Adequacy Versus Equivalency: Financial Data Protection and the U.S.-EU Divide Harvard Case Solution & Analysis

In year 1995, the European Union permitted Directive 95/46/EC, which bought the legal skeleton for European Union general public to own the constitutional rights to their personal data.

However, American law confer ownership to the holder of the data, not the individual, and bureaucrat were hesitant about the European Union proposal which might disturb data allotment among United States and European Union affiliates. In 1995, the European Union passed Directive 95/46/EC, which set the legal framework for European Union citizens to own the rights to their private info. Consequently, they negotiated the 2000 Safe Harbor Agreement to permit firms to voluntarily submit to annual certifications that met European Union demands, but kept U.S. businesses in management of their data; however, the Arrangement does not include financial and banking services. Instead, the USA asserted the privacy protections within the Gramm-Leach-Bliley Act sufficiently met European Union guidelines.
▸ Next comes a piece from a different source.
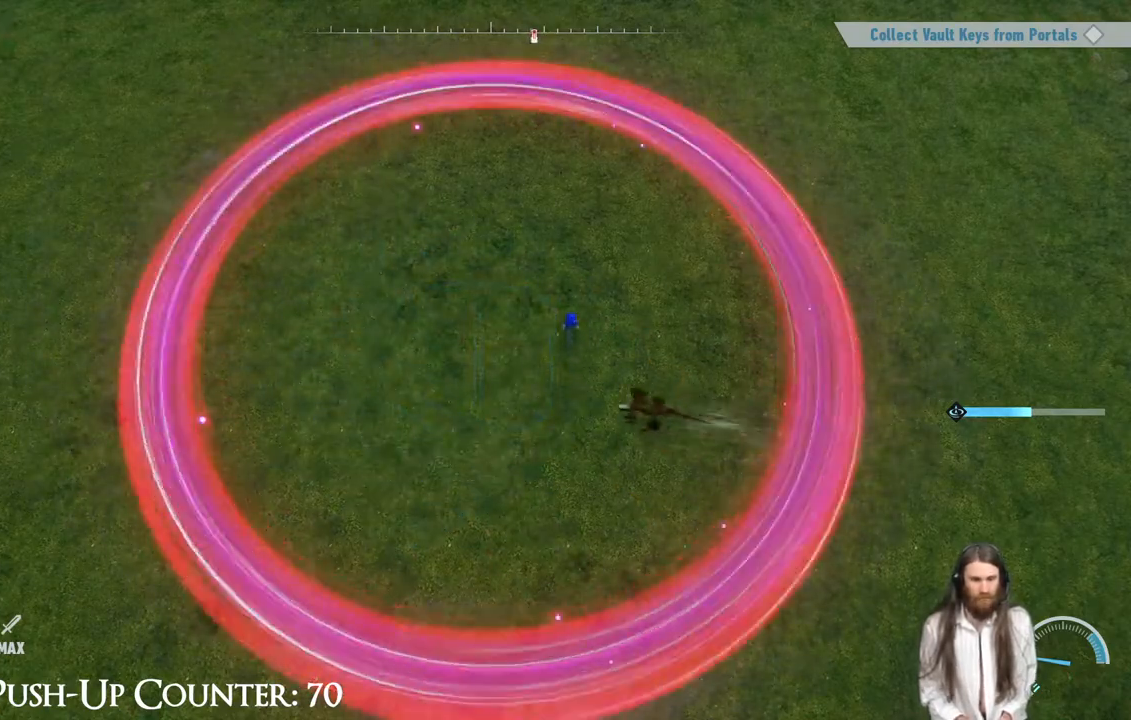
{"buttons": ["Y"], "left_stick": "down-left", "right_stick": "center", "events": [[83, "left_stick", "up-left"], [117, "Y", "down"], [400, "left_stick", "down-left"]]}
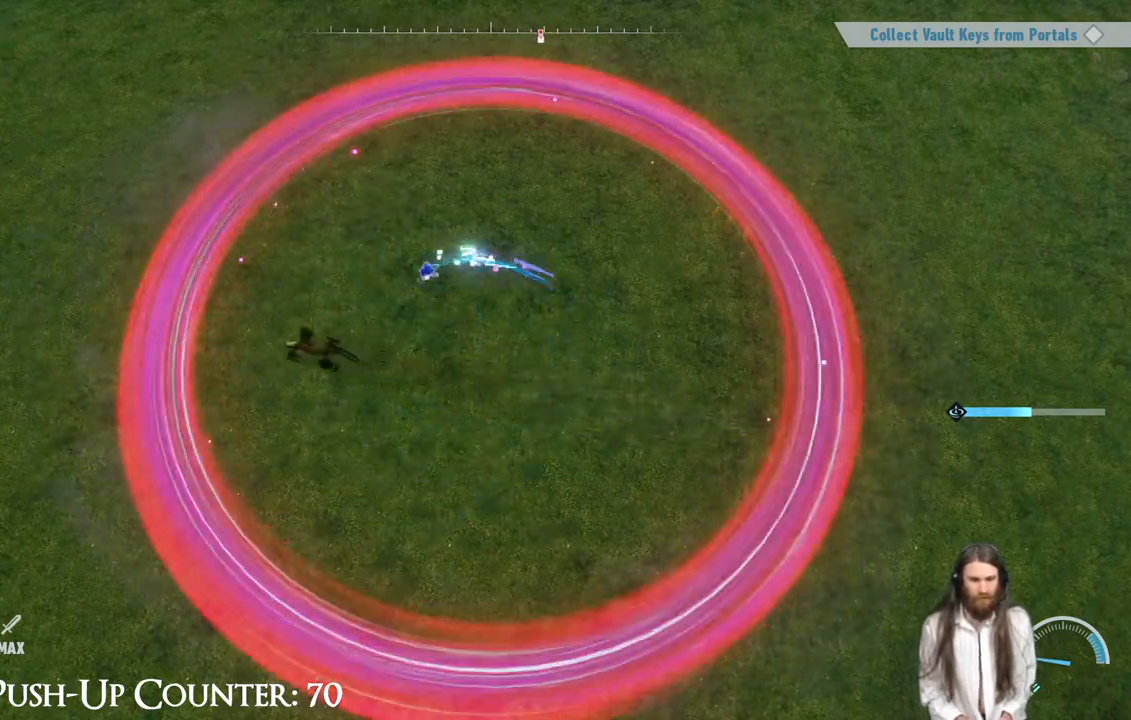
{"buttons": ["Y"], "left_stick": "down-right", "right_stick": "center", "events": [[183, "left_stick", "down"], [333, "left_stick", "down-right"]]}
Fiscal information sharing and the European Union differed has managed under a moratorium for the last decade. However, the 2008 financial catastrophe has customers and authorities clamouring for more information foil to determine risk in the fiscal system. These international efforts, the European Union's recent drive to reinforce the Directive, as well as the Dodd - info sharing to the policy vanguard has been pushed by Frank Act. This article maintains that transatlantic info sharing will ultimately need to adapt the privacy cultures in both America and the European Union, but company should be prepared to compete with requirements on their information by generating government relations offices, standardizing information systems, enriching instruction for compliance officials, and humanizing business school programs.